Pasal 26 Penambahan 3 ayat, yaitu adanya kewajiban Penyelenggara Sistem Elektronik
dan ketentuan mengenai tata cara penghapusan Informasi Elektronik dan/atau
Dokumen Elektronik diatur dalam peraturan pemerintah (hak untuk dilupakan).
Pasal 31 Perubahan pada ayat (2) dan ayat (3) terkait intersepsi dan penyadapan.
Pasal 40 Penambahan 2 ayat, perubahan pada ayat (6), dan Penjelasan ayat (1) terkait
kewajiban Pemerintah untuk melakukan pencegahan penyebarluasan dan
penggunaan Informasi Elektronik dan/atau Dokumen Elektronik yang memiliki
muatan yang dilarang sesuai dengan ketentuan peraturan perundang-undangan;
dan kewenangan Pemerintah untuk melakukan pemutusan akses.
Pasal 43 Perubahan pada ayat (2), ayat (3), ayat (5), ayat (6), ayat (7), dan ayat (8), serta
penambahan satu ayat. Pasal ini mengenai kewenangan Penyidik Pejabat Pegawai Negeri Sipil (PPNS), serta pelaksanaan tugas dan wewenangnya.
Pasal 45 Perubahan terkait dengan ketentuan pidana terhadap pelanggaran dalam Pasal 27 ayat (3) mengenai penghinaan atau pencemaran nama baik, dan penegasan tindak pidana penghinaan atau pencemaran nama baik
merupakan delik aduan.
Pasal 45A dan Pasal 45B Penambahan 2 Pasal, yaitu Pasal 45A dan Pasal 45B. Penambahan pasal-pasal ini terkait teknis penulisan dalam UU.
Penjelasan Pasal 5 Perubahan dalam Penjelasan sebagai implikasi dari Putusan Mahkamah
Konstitusi.
Penjelasan Pasal 27 Perubahan dalam Penjelasan yang memasukkan definisi dari kata/frasa
“mendistribusikan”, “mentransmisikan”, dan frasa “membuat dapat diakses”, serta menegaskan bahwa ketentuan mengenai pencemaran nama baik dan/atau fitnah, serta pemerasan dan/atau pengancaman
mengacu pada Kitab Undang-undang Hukum Pidana (KUHP).
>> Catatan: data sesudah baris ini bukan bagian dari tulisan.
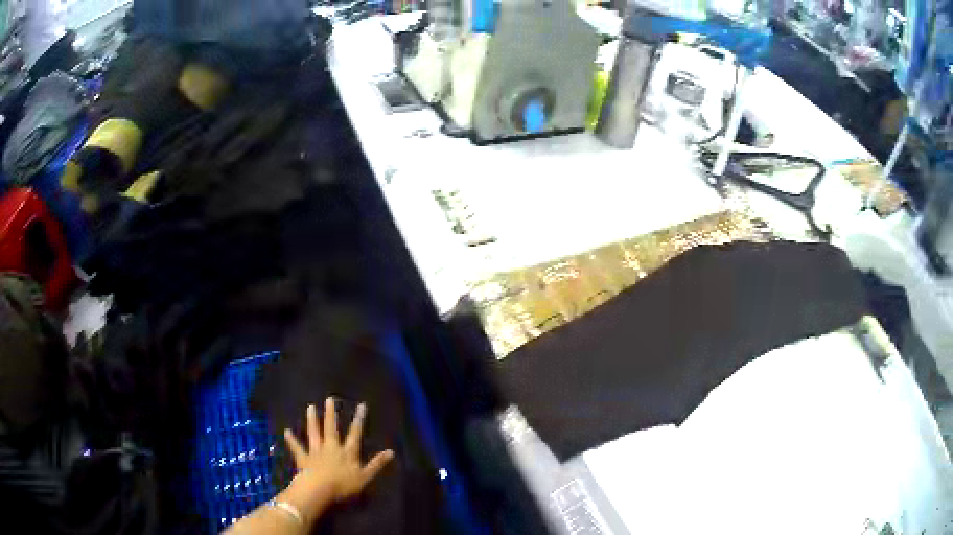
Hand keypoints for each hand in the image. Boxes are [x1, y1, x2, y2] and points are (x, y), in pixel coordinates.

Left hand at [283, 398, 393, 503]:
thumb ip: (376, 464)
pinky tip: (287, 432)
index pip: (355, 434)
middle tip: (329, 399)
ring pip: (314, 433)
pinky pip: (297, 448)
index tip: (361, 405)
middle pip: (331, 428)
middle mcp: (331, 447)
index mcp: (347, 452)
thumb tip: (391, 451)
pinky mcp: (303, 458)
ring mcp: (316, 451)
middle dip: (331, 414)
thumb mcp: (365, 476)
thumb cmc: (343, 484)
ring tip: (310, 407)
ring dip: (312, 420)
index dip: (358, 420)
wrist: (319, 489)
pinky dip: (292, 440)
Rudiantara berharap, revisi UU ITE dapat memberikan perlindungan hukum bagi masyarakat. “Di sisi lain, masyarakat diharapkan semakin cerdas dalam menggunakan internet, menjaga etika dalam berkomunikasi dan menyebarkan informasi, serta menghindari konten berunsur SARA, radikalisme, dan pornografi,” katanya.

Sementara itu, Direktur Eksekutif Institute for Criminal Justice Reform (ICJR) Supriyadi W Eddyono berpandangan arah kebijakan pemerintah dalam aspek hak asasi manusia terbilang suram. Sebab melalui UU ITE teranyar, kebebasan berekspresi dan menyatakan pendapat mengalami kemunduran.
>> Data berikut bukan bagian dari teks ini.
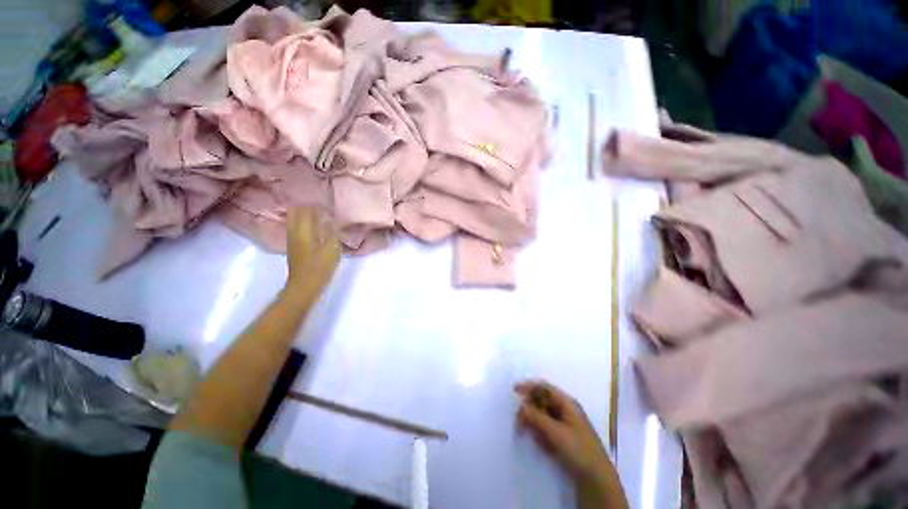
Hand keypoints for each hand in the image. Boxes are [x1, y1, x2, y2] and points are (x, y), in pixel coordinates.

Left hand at [285, 207, 340, 301]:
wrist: (303, 287)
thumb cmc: (319, 268)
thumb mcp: (331, 249)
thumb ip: (331, 232)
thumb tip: (331, 218)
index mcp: (303, 231)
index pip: (306, 210)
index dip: (315, 203)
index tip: (326, 198)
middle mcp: (294, 232)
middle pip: (295, 212)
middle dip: (306, 205)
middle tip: (320, 203)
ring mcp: (292, 239)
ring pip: (294, 219)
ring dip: (304, 213)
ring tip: (318, 211)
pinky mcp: (294, 246)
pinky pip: (297, 227)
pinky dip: (304, 222)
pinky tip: (313, 224)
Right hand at [516, 380, 627, 508]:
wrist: (597, 479)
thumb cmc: (578, 449)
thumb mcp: (555, 432)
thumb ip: (536, 417)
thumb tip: (521, 405)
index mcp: (567, 403)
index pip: (544, 387)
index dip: (529, 386)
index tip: (514, 390)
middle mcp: (566, 409)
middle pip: (542, 401)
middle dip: (530, 407)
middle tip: (518, 420)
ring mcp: (565, 423)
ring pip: (543, 415)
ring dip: (535, 422)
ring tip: (531, 434)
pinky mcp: (564, 437)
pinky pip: (547, 428)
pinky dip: (541, 432)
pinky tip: (542, 444)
“Arah perubahan kebijakannya bagi saya sih, gelap. Kalau bagi kebebasan berekspresi arah kebijakannya gelap,” ujarnya.

Potensi pengaturan kebebasan menyatakan pendapat dan berekspresi serta mengakses informasi justru berujung pembatasan. Mulai blokir konten, hingga pengaturan pasal ‘right to be forgotten’. Khusus pasal pengaturan right to be forgotten, Supri berpendapat pemerintah justru membatasi publik mengakses informasi dari dunia internet.

“Jadi, ini perubahannya justru mengarah ke kemunduran. Yang menurut pemerintah kemajuan adalah Pasal 27 ayat (3). Sedangkan, kalau target kami Pasal 27 ayat (3) dihilangkan saja sekalian. Pengurangan hukuman itu tidak signifikan,” ujarnya.
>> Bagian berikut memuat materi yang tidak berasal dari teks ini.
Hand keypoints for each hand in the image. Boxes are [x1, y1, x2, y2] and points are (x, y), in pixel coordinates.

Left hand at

Supri berpendapat posisi UU ITE hasil revisi tak berbeda dengan UU 11/2008. Bahkan dalam UU ITE teranyar, kewenangan pemerintah melakukan blokir terhadap konten amatlah berbahaya. Sebabnya, kewenangan pemerintah dia nilai amat luar biasa. Terlebih, pembahasan RUU tersebut dilakukan tertutup. Sehingga masyarakat tak memiliki akses untuk menyaksikan pembahasan.

“Jadi, memang ini kemunduran bagi kebebasan eksprsi dan akes informasi itu kemunduran. Kritik kita dari segi prosesnya revisi itu sudah tertutup. Karena proses tertutup itu adanya kepentingan tertentu dari pemerintah untuk mensiasati seperti revisi yang sekarang, kebebasan di ranah maya itu berpotensi dilanggar oleh UU ITE,” ujarnya.